Именно эти издания послужили основой для подготовки настоящего тома. Кроме того, при составлении примечаний были использованы, в частности, следующие источники: The Keats Circle: Letters and Papers 1816-1879 / Ed. by Hyder Edward Rollins. Vol. 1-2. Harvard Univ. Press, 1965; Bate Walter Jackson. John Keats. Harvard Univ. Press, 1963; Geppert Eunice Clair. A Handbook to Keats' Poetry. The Univ. of Texas, 1957.

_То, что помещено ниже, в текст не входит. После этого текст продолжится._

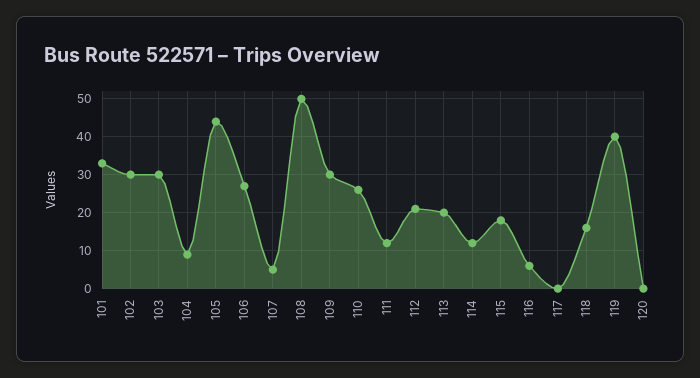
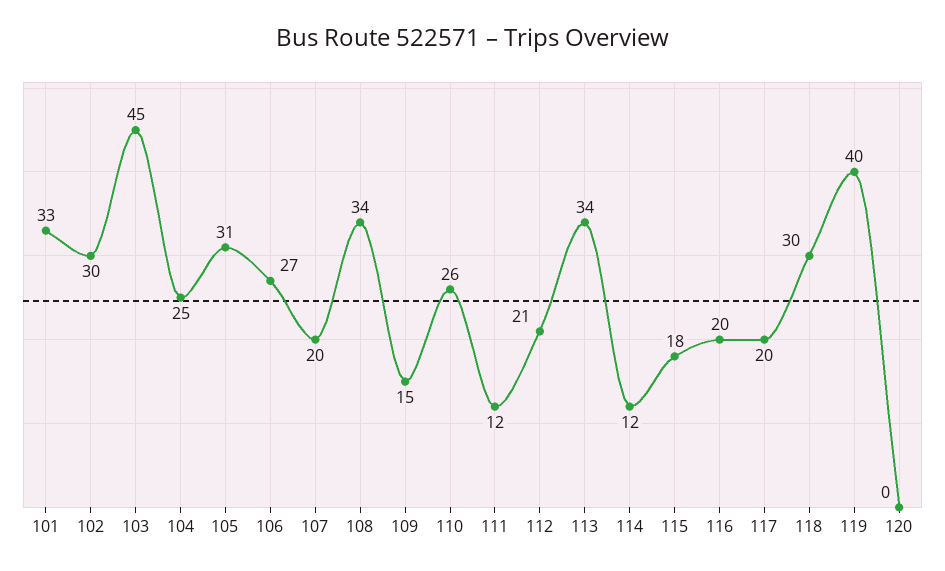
103: 30 -> 45
104: 10 -> 25
105: 45 -> 31
107: 5 -> 20
108: 50 -> 34
109: 30 -> 15
113: 20 -> 34
116: 5 -> 20
117: 0 -> 20
118: 15 -> 30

Прижизненные сборники Китса объединили далеко не все созданные им произведения (всего их насчитывается свыше 150). "Дополнения" к основному корпусу настоящего издания включают в себя расположенные в хронологическом порядке наиболее значительные стихи Китса, оставшиеся за пределами сборников – среди них фрагмент поэмы "Падение Гипериона", баллада "La Belle Dame sans Merci", ряд сонетов, многие из которых принадлежат к признанным шедеврам поэта. Стремлением продемонстрировать различные грани богатой поэтической индивидуальности Китса было продиктовано и включение в книгу большой подборки писем – важной части его литературного наследия, представляющих собой на редкость живой и яркий образец романтической прозы, часто неотделимой от собственно поэтического творчества: многие письма перемежаются с только что созданными стихами и служат бесценным комментарием к ним. За пределами тома оставлены произведения, не принадлежащие к лучшим достижениям Китса: поэма "Эндимион" (за исключением трех хрестоматийно известных отрывков, помещенных в "Дополнениях"), незаконченная шуточная поэма "Колпак с бубенцами", драма в стихах "Оттон Великий", фрагмент трагедии "Король Стефан" и около двадцати стихотворений разных лет – либо не представляющих серьезного художественного интереса, либо приписываемых Китсу без достаточных на то оснований (по объему, однако, перечисленное выше составляет приблизительно половину всего стихотворного наследия поэта). Таким образом, предлагаемое издание впервые представляет русскому читателю творчество Китса в столь широком охвате и является наиболее полным собранием стихотворений, поэм и писем Китса из существовавших до сих пор на русском языке. Поэмы Китса "Ламия", "Гиперион", фрагмент "Канун святого Марка", тридцать стихотворений и большинство писем публикуются на русском языке впервые.